Dünya, New York ve Washington DC'deki saldırıların 20. yıl dönümünü kutlamaya hazırlanırken, hem katliamdan sağ kurtulanlar hem de ölenlerin yakınları, yetkililerin hâlâ olayla ilgili tüm bilgileri açıklamamış olmasının hayret verici olduğunu söylüyor. saldırılar.

Babası Bruce'un Dünya Ticaret Merkezi'nde öldüğü Brett Eagleson, The Independent'a verdiği demeçte, "Şu anda hükümetimiz, 20 yıl önce babamı güvende tutmadıklarında bizi yüzüstü bıraktıkları gibi bizi yüzüstü bırakıyor" dedi.

“Yaralanmalara hakaret ekliyorlar” diye ekledi. Halid Şeyh Muhammed tarafından planlandığı iddia edilen ve El Kaide lideri Usame bin Ladin'in yeşil ışık yaktığı saldırıların ardından bir dizi soruşturma başlatıldı.

Üstlenilen en kapsamlılardan biri, resmi olarak ABD'ye Yönelik Terörist Saldırılara İlişkin Ulusal Komisyonun Nihai Raporu olarak adlandırılan iki taraflı 9/11 Komisyon Raporuydu. Korsanların 19'u Suudi Arabistan'dan olsa da, rapor Suudi devletinin herhangi bir rolüne işaret etmiyor.

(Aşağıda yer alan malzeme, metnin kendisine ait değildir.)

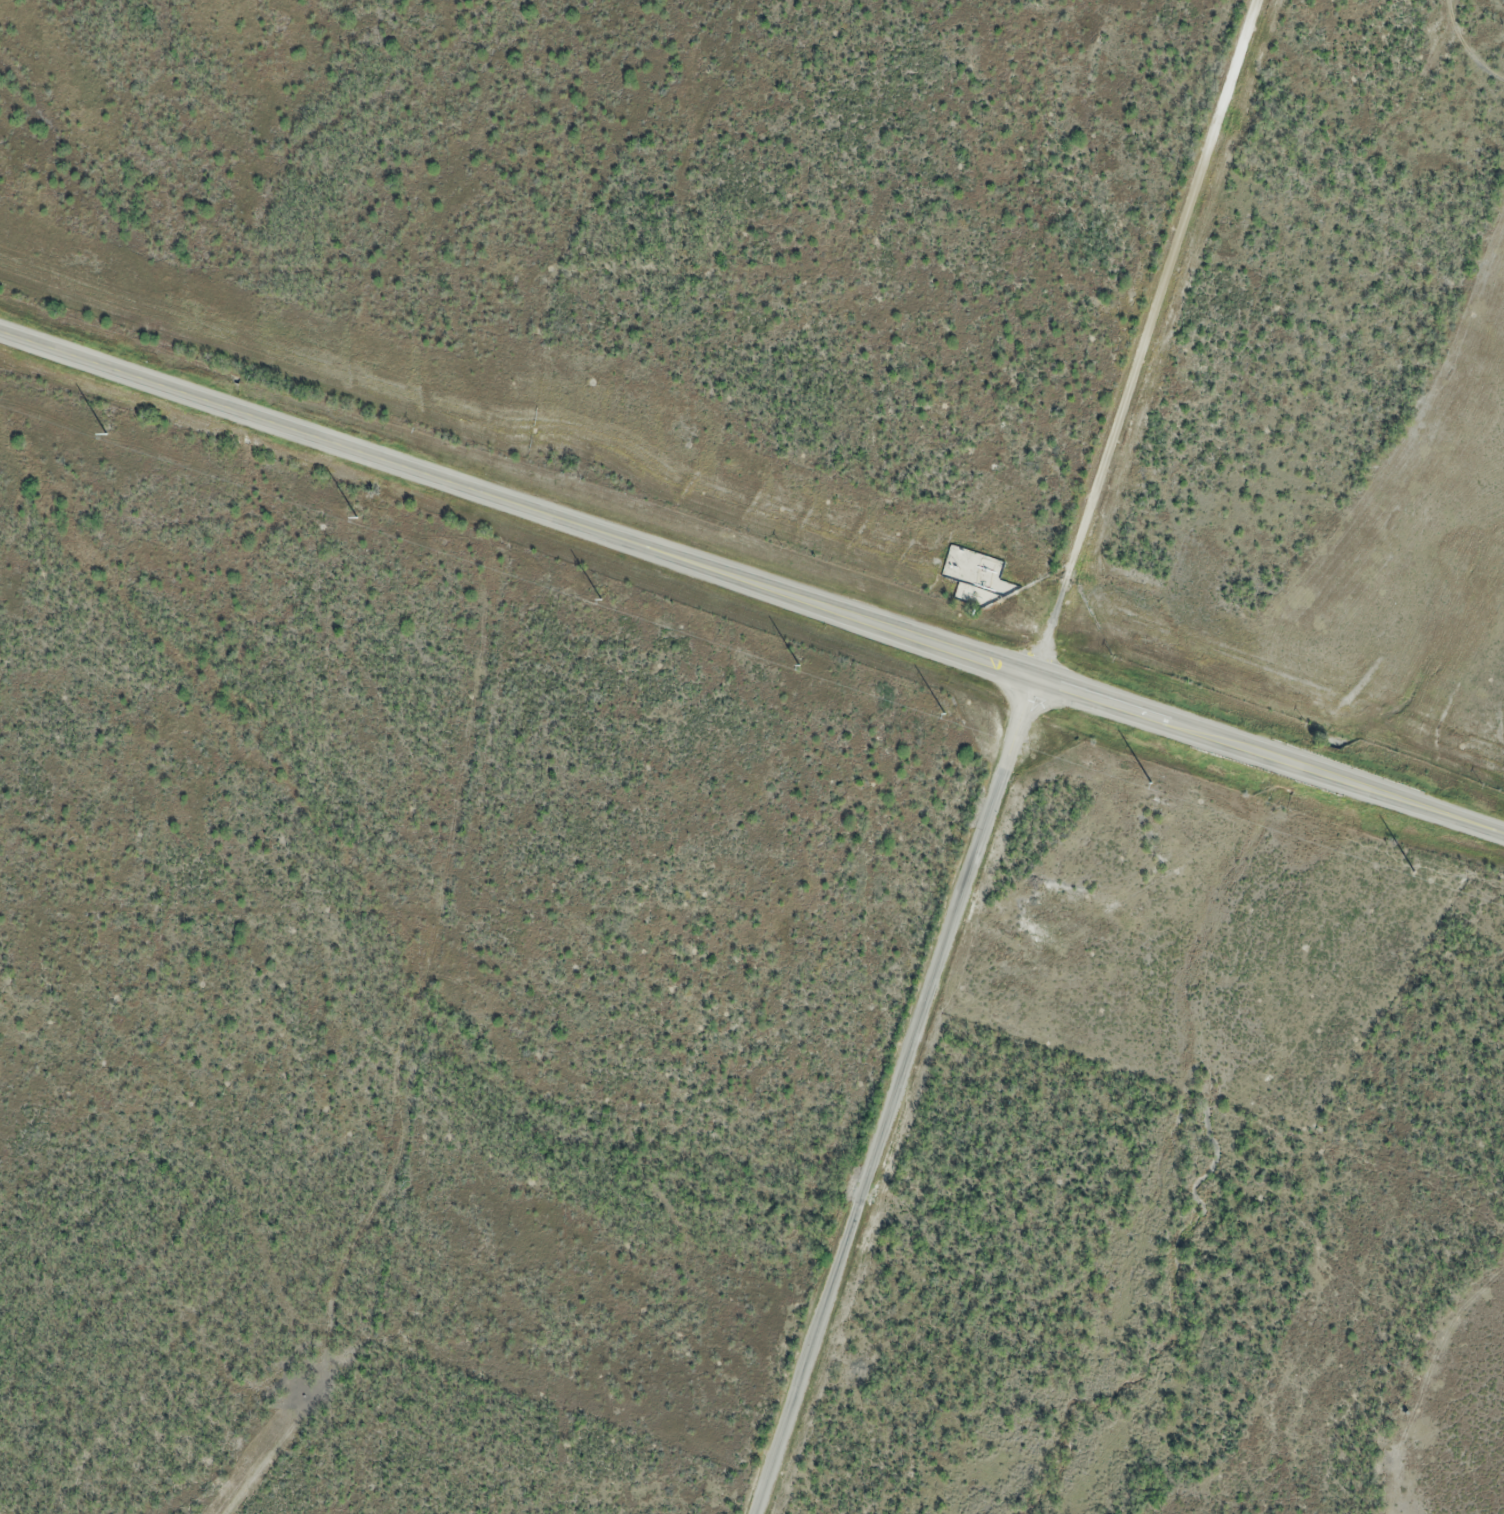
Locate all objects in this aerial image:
road: (1144, 340)
power tower: (107, 434)
power tower: (357, 516)
road: (751, 584)
power tower: (602, 599)
power tower: (799, 665)
power tower: (944, 711)
power tower: (1152, 783)
power tower: (1415, 871)
road: (890, 1097)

Gerçekten de, “Suudi hükümetinin bir kurum olarak veya üst düzey Suudi yetkililerin saldırılarda komplo kurmak için [El Kaide] bireysel olarak finanse ettiğine veya saldırganları finanse ettiğine dair hiçbir kanıt bulamadığını” söyledi.

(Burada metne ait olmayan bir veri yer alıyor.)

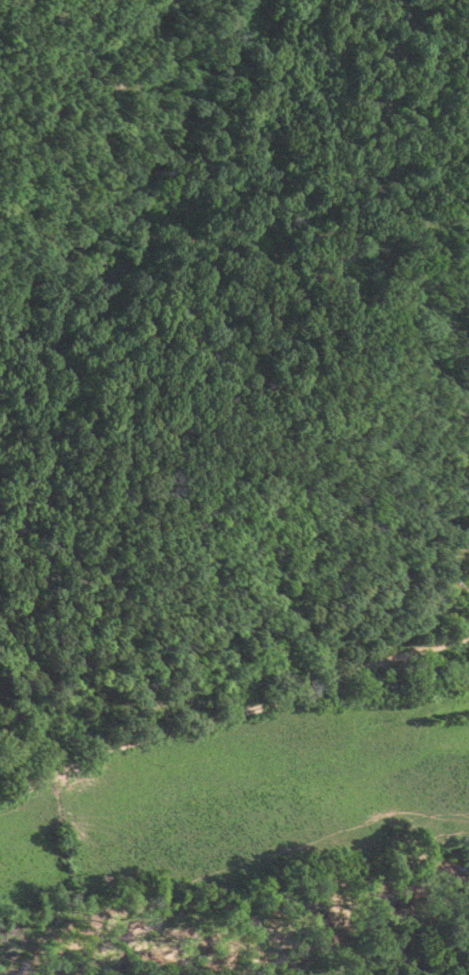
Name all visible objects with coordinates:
road: (426, 626)
road: (232, 708)
road: (93, 870)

Putin'den Nükleer Tehdit: "Ortak Saldırı" Tanımı Genişliyor Putin'den Nükleer Tehdit: "Ortak Saldırı" Tanımı Genişliyor

O zamandan beri, aile üyeleri ve diğer kampanyacılar, hükümetin sahip olduğu diğer bilgilerin yayınlanması için bastırmaya devam etti. Son zamanlarda, 11 Eylül Komisyonu soruşturmasını tamamladıktan sonra bile FBI'ın Encore Operasyonu adı verilen operasyonun bir parçası olarak en azından 2016 yılına kadar Suudi Arabistan'ın olası rolünü araştırmaya devam ettiği ortaya çıktı.

O yıl, hükümet raporun önceden sınıflandırılmış nihai bölümünü yayınladı. ABD'ye gelen ilk korsanların, Nawaf al-Hazmi ve Khalid al-Mihdhar'ın 2000 yılında bir Suudi vatandaşı tarafından karşılandığını ve desteklendiğini gösterdi. Müfettişler, San Diego'da bir daire bulmalarına ve kiralamalarına yardım eden bu adam, Omar al-Bayoumi'nin Suudi hükümetiyle bağları olduğunu ve FBI'ın incelemesini çektiğini söyledi.

Bayoumi'nin temasları arasında, o sırada Los Angeles'taki Suudi konsolosluğunda akredite bir diplomat olan ve müfettişlerin camisinde aşırılık yanlısı bir hizip lideri olduğunu söylediği Fahad al-Thumairy de vardı. İki adam saldırılardan haftalar önce ABD'yi terk etti, ancak her zaman herhangi bir yanlış yapmayı reddettiler.